The Warriors are off to a better than expected start to the season, so it’s also hard to proclaim Lee a huge disappointment if they’re winning games, but the production hasn’t been what it was in NY, and you certainly can’t claim the pace is slower now.
Finally, Amare has seen his PER drop from 22.6 to 17.3, and while his scoring has only dropped from 24.1 to 21.7 per 36, his FG% has dropped from 55.7% to 45.3%. Watching Marion and Amare on teams other than the Suns probably lends a lot of credence to why Steve Nash won the MVP award.
Now it’s early for all these players, real early. They could get much better. They may need to integrate with their teams more, who knows. We’ll have to wait and see.
However, the fourth major big man acquisition has yet to step on the floor. Carlos Boozer hasn’t even had a preseason game to judge him by yet, but he had the stitches on his hand removed and is two weeks away from fully practicing with the team. This puts him on target with the generally expected recovery path for his injury.
Can Boozer buck the trend that Lee, Amare, and Bosh have set? I think we’ll need to be patient with Boozer as the deck is stacked against him even worse than Lee, Amare, and Bosh since he hasn’t even had a preseason to practice and adjust to his teammates. I’ll be excited to see him back on the court, but I won’t be surprised if takes a month to work him effectively into the offense and get him on the same page with everyone else.
I expect the Bulls to try bringing Boozer off the bench for a couple of games initially in limited minutes, but how long will they do that which brings up an interesting question. If he does take awhile to play well then what if he can’t outplay Taj Gibson? Do you still promote him to the starting lineup?

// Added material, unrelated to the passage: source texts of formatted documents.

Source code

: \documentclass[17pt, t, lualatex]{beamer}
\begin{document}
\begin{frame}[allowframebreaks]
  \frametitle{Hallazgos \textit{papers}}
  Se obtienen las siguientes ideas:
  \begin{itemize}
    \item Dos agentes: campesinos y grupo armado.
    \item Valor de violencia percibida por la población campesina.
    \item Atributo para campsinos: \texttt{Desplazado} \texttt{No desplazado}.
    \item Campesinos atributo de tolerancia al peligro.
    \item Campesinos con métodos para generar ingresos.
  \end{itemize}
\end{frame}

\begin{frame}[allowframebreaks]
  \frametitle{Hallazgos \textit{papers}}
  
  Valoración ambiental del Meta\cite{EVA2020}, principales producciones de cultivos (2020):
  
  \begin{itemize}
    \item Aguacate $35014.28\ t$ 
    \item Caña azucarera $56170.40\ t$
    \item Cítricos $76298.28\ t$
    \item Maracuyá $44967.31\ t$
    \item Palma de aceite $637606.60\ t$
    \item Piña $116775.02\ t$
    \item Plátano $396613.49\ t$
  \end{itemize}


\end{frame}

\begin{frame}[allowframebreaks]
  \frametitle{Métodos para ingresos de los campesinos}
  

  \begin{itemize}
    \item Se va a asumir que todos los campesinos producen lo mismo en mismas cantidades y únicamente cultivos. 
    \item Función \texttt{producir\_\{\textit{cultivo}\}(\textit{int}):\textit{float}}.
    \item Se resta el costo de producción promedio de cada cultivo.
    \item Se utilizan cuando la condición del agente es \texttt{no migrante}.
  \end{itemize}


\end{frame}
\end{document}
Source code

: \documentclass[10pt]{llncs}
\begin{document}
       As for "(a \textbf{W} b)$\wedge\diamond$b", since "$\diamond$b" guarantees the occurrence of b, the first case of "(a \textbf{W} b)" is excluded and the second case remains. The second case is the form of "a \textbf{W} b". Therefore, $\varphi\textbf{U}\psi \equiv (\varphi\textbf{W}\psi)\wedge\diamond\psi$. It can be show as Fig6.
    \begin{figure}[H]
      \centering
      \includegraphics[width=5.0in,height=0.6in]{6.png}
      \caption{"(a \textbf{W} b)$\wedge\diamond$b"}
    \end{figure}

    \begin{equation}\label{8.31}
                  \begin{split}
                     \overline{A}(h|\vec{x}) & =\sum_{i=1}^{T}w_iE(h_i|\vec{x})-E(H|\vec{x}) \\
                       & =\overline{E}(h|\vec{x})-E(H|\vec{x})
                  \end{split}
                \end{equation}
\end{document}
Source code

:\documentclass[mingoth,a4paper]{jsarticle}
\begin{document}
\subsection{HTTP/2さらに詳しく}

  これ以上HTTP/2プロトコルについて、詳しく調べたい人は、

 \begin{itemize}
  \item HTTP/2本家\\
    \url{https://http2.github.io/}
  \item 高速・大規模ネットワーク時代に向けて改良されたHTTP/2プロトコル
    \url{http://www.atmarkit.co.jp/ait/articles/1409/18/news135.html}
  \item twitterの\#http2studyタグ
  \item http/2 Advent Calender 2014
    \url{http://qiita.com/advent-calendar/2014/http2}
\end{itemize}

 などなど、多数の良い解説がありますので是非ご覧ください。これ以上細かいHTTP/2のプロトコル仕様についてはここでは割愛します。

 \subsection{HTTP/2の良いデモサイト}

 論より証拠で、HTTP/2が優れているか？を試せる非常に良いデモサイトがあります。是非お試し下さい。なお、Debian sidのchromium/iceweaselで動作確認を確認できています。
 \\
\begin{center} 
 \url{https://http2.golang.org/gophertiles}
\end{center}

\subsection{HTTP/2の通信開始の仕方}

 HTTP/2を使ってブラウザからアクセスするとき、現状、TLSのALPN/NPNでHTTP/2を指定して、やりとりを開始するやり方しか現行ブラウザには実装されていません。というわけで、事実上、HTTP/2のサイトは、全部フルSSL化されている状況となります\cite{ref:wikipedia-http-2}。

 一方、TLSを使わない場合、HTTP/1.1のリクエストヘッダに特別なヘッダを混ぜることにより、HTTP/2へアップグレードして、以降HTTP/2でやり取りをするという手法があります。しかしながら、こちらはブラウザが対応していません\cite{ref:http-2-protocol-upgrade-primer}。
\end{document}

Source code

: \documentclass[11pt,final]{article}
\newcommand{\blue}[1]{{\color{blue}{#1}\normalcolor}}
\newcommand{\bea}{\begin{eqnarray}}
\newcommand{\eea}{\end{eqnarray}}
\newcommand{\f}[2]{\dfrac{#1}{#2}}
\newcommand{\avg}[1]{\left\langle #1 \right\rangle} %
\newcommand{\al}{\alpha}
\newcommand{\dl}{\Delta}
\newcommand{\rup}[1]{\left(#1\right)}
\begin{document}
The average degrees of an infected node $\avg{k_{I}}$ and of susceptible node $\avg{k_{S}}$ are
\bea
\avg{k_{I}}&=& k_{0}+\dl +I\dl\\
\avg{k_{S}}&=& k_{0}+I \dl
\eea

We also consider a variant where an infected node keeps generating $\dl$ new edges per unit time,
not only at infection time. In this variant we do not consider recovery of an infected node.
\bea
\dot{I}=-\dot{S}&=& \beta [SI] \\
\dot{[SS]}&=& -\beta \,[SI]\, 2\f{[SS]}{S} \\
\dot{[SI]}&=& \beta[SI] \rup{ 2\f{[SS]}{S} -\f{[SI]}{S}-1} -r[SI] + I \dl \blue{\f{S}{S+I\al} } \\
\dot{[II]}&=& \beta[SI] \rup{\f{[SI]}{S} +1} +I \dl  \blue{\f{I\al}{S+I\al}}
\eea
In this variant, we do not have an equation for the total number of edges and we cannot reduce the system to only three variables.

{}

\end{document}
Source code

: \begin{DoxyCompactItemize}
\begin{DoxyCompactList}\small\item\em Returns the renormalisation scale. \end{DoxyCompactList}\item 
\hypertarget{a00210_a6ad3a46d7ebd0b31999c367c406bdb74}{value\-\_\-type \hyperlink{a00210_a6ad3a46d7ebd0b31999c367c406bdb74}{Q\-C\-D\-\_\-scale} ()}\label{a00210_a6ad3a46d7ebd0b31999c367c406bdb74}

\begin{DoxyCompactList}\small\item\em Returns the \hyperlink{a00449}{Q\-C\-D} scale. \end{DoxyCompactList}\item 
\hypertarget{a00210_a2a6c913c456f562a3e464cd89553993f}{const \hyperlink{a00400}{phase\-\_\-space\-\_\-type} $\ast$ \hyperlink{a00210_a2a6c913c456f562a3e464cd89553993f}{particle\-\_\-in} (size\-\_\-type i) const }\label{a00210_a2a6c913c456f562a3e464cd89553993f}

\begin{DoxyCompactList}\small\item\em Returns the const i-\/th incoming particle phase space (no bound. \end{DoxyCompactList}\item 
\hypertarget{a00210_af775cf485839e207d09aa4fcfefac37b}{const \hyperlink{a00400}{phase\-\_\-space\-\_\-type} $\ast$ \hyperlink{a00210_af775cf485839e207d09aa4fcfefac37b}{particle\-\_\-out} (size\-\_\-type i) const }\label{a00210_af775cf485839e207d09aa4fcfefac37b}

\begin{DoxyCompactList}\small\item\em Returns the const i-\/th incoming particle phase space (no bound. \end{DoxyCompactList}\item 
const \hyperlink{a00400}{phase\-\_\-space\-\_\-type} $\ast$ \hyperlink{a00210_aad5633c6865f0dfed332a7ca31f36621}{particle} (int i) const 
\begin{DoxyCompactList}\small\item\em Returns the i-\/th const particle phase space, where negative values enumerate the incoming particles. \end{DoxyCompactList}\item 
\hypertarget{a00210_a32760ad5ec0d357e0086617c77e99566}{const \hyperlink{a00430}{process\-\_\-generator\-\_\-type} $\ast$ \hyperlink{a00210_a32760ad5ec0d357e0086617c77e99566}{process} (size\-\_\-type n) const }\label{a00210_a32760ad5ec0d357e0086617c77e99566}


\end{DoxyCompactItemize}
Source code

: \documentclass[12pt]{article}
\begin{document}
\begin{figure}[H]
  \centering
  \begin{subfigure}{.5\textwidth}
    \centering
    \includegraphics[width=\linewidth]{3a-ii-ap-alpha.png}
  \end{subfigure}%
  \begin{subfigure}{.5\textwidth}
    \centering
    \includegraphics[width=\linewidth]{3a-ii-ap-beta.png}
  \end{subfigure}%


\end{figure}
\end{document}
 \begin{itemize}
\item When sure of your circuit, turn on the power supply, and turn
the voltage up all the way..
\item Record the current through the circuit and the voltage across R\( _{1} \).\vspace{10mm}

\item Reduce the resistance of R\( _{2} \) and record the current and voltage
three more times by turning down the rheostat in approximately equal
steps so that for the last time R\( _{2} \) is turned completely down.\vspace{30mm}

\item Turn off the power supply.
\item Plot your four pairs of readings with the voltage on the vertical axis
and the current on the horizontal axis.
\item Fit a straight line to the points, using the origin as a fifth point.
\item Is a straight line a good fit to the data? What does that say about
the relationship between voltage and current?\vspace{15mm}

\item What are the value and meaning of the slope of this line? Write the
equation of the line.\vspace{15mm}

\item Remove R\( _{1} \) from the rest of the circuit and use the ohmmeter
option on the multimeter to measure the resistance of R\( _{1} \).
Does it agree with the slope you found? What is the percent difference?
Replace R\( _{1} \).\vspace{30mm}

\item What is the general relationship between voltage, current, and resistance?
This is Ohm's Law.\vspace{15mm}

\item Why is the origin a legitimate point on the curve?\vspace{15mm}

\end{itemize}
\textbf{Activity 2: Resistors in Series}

Gibson has a 19.9 PER and is averaging 18.3 points, 7.7 boards, 1.7 assists, 1.7 blocks, and 1 steal per 36 minutes right now on FG% of 61.3%. While I expect those numbers to take a healthy dive over the next month, what if they don’t and Boozer is struggling out of the gates?
Too early to talk about a controversy there, but it wouldn’t surprise me if we’re arguing about this in February.